### Given text
§ §
SUBLICENSING AUTHORIZATION SCHEDULE

The following provisions shall apply if Sublicensing is included in the Agreement:

  1. If Customer has the right to sublicense the Service Materials to allow third parties to create additional MapQuest Results Pages on additional World Wide Web pages or mobile applications on Approved Device(s) (each deemed an “Additional Site” with all such Additional Sites to be treated as Customer’s Sites for purposes of this Agreement) to provide access to the MapQuest Service, MapQuest grants to Customer the right to sublicense the licenses granted to Customer under the Agreement to a third party (“Permitted Sublicensee”) provided that the following conditions are met:

    1. 1.1 Permitted Sublicensees must agree to be bound by terms and conditions that are at least as restrictive this Agreement.
    2. 1.2 The term of any agreement between Customer and any Permitted Sublicensee for use of the Service Material shall be no longer than the term of this Agreement. Permitted Sublicensees shall be advised that they must destroy all copies upon the termination expiration of this Agreement.
    3. 1.3 Permitted Sublicensee’s use of MapQuest Service shall count towards Customer’s Included Transactions, Excess Transactions and licensed Additional Services transactions. If Customer’s and its Permitted Sublicensees exceed the number of Customer’s Included Transactions, Customer will be charged at the Excess Transaction rate without notice. All Additional Services Transactions will be billed at the rates listed.
§ §
### Data entries

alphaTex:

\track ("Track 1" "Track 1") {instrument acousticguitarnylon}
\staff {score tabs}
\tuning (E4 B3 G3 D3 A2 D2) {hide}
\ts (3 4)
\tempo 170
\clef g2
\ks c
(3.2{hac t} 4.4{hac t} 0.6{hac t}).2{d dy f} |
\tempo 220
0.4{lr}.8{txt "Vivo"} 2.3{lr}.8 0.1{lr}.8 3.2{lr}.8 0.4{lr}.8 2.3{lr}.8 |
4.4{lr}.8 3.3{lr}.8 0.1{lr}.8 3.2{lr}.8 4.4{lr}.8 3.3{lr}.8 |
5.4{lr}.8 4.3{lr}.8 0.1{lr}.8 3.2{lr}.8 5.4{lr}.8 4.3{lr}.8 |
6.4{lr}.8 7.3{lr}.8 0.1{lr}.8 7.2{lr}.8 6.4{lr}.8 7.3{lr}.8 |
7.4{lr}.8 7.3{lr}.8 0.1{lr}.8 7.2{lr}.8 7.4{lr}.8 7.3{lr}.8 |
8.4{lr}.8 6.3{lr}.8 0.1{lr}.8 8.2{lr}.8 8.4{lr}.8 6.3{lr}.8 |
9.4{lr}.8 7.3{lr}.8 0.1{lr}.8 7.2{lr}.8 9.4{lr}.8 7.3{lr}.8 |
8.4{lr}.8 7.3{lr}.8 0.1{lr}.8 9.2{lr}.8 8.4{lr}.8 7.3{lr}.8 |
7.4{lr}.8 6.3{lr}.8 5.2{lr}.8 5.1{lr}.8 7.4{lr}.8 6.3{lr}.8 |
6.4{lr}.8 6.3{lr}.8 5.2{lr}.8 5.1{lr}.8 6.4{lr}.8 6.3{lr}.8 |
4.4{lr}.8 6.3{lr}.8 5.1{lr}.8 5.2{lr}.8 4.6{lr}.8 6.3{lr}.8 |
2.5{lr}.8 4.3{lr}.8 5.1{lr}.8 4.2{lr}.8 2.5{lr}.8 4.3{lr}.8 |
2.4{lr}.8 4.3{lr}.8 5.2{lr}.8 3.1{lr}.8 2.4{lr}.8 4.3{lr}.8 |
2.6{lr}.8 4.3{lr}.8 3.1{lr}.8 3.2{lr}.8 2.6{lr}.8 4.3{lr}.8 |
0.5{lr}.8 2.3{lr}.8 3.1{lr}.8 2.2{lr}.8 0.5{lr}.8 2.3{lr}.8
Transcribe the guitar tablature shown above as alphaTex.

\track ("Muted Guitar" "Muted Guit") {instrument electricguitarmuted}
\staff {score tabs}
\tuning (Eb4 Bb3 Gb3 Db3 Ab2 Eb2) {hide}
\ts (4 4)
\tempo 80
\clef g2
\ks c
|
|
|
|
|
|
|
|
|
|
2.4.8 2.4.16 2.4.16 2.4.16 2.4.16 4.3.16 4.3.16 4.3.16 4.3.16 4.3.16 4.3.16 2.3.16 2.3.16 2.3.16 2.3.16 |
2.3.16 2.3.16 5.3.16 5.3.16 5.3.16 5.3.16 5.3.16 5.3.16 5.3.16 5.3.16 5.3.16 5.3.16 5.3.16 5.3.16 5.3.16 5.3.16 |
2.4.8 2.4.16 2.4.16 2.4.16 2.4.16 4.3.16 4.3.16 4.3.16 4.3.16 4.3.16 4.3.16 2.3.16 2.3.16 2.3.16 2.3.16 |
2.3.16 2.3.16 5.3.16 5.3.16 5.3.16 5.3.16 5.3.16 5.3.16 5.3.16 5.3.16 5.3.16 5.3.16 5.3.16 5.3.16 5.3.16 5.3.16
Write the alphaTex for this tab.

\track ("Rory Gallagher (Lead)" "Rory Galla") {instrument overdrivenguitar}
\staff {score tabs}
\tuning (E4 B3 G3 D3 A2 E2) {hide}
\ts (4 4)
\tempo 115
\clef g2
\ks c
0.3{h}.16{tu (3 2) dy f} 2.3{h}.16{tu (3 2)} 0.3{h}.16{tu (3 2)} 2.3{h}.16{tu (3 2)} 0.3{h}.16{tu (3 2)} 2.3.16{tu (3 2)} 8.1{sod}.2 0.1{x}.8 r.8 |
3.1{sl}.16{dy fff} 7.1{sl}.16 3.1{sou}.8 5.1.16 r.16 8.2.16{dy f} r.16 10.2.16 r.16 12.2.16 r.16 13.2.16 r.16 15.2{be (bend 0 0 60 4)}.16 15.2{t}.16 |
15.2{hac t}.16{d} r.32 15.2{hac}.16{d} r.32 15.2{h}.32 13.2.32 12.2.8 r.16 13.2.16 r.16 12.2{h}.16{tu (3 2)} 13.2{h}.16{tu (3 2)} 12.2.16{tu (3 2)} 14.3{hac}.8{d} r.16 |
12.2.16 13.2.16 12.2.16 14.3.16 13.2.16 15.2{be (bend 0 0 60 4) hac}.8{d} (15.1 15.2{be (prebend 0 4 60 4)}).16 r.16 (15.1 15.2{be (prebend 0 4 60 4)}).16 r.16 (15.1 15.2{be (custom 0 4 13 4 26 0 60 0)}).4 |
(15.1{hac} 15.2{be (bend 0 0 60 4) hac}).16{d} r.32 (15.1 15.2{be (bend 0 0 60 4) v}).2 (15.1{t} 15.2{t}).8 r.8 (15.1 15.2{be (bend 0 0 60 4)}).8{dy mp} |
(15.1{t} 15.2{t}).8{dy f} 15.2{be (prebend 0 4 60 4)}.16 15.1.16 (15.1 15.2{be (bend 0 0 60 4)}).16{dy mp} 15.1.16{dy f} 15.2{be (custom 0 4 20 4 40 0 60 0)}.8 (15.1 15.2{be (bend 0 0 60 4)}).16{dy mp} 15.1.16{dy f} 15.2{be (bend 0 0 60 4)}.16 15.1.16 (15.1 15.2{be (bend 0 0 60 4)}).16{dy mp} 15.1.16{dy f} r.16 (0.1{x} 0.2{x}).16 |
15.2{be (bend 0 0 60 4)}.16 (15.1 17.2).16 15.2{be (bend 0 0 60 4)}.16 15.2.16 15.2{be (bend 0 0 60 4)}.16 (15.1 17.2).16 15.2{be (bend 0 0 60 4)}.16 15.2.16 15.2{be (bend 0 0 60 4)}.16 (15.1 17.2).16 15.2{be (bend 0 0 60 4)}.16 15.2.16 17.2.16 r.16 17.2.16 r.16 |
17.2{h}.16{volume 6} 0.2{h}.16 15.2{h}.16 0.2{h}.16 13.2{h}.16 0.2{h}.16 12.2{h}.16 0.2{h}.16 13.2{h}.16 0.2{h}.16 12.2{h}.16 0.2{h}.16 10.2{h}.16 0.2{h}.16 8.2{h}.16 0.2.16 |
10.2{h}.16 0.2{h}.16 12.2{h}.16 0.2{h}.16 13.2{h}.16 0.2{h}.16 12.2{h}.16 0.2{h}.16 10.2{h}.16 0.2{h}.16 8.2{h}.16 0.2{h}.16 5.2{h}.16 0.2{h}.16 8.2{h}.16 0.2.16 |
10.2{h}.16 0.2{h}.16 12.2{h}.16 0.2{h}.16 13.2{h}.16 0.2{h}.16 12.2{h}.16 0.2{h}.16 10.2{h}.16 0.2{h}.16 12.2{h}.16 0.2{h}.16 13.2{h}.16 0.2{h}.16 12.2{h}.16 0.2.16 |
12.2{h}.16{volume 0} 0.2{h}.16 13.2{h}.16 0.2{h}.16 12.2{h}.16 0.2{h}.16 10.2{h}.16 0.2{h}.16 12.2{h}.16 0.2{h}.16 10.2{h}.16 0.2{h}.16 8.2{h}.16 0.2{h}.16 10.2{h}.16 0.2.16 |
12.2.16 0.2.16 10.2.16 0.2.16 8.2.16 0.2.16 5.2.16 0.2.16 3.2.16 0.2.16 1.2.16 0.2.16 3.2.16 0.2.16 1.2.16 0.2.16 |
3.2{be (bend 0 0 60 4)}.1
§ §
### What you are asked to do
Reproduce the passage of the sublicensing schedule above between "The following provisions" and "restrictive this Agreement.", inclusive.

### Reply to the exercise
The following provisions shall apply if Sublicensing is included in the Agreement:

  1. If Customer has the right to sublicense the Service Materials to allow third parties to create additional MapQuest Results Pages on additional World Wide Web pages or mobile applications on Approved Device(s) (each deemed an “Additional Site” with all such Additional Sites to be treated as Customer’s Sites for purposes of this Agreement) to provide access to the MapQuest Service, MapQuest grants to Customer the right to sublicense the licenses granted to Customer under the Agreement to a third party (“Permitted Sublicensee”) provided that the following conditions are met:

    1. 1.1 Permitted Sublicensees must agree to be bound by terms and conditions that are at least as restrictive this Agreement.